Mission and Volunteer Work

Located in Houston, TX

Antigua, GuatemalaFaith in Practice Mission Trip

Faith In Practice is a non-profit, ecumenical Christian organization that seeks to improve the physical, spiritual, and economic conditions of the poor in Guatemala through short-term surgical, medical and dental mission trips and health-related educational programs.

The majority of the Guatemalan population lives in extreme poverty and has virtually no access to medical care. Guatemala has only nine hospitals for a population of ~15 million people. Faith In Practice sends multiple teams of around 40 volunteers to Guatemala each year and utilizes two of these hospitals, Las Obras and Hilario Galindo Hospital. Each volunteer is responsible for their travel and lodging expenses.

In preparation for the surgical team’s arrival, there are ~100 community workers (network directors) who go to villages to identify people who are suffering from conditions that could be treated by surgical procedures. Faith in Practice evaluates the patients to see if they are the right candidates for surgery, and if so, they schedule the patients to come to the hospital when one of the foreign surgical teams is in the country.

In some cases, patients have to travel eight to ten hours to get to the hospital, so they work with their network director weeks and months in advance on their travel plans.

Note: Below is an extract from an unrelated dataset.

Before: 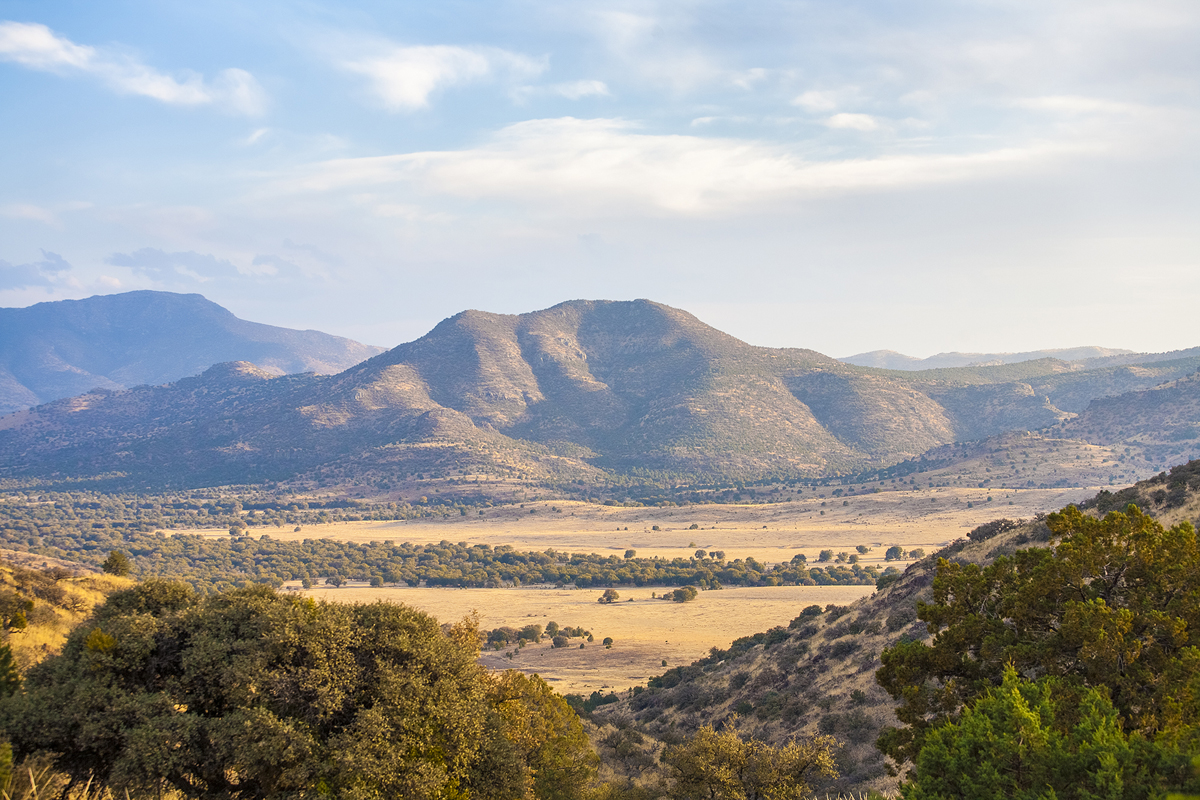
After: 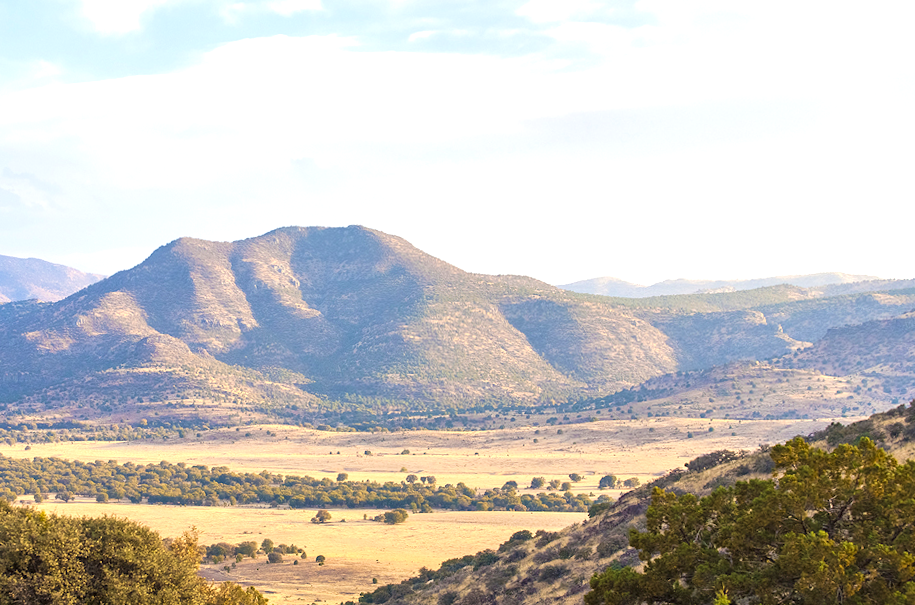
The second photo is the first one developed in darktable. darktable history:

My team “Surgery Boutros Antigua #497” included seven surgeons: two urologists, two general surgeons, two plastic surgeons and a craniofacial trained ENT facial plastic surgeon. As a team we operated on 90 patients.

The surgery on one patient in particular was definitely a team collaboration. She is a three-year-old little girl with Treacher Collins syndrome weighing only 8Kg. She is very small for her age as she is not able to eat solid food or oxygenate her body properly. Her mother provides nutrition by using a bottle to put drops of milk and water on her tongue. She has never eaten solid food. During this visit, we gave her a tracheostomy to help her breathe, a gastrostomy tube to provide access for nutrition, placed mandibular distraction devices in order to expand her jaw, and did an anterior lateral thigh free flap, taking skin and soft tissue from her thigh to build a “chin”/ soft tissue envelope to support her growing mandible. Without these surgeries, this patient would have eventually passed away with failure to thrive, literally starving to death.

The plastic surgery team also operated on a 26-year-old man who had cancer that required excision of his nose and upper lip including his medial and lateral incisors. For two years he has used a surgical mask to cover this defect. During this mission, we took a radial forearm free flap from his non-dominant arm and created an upper lip. Next year, we will rebuild his nose using soft tissue from his forehead.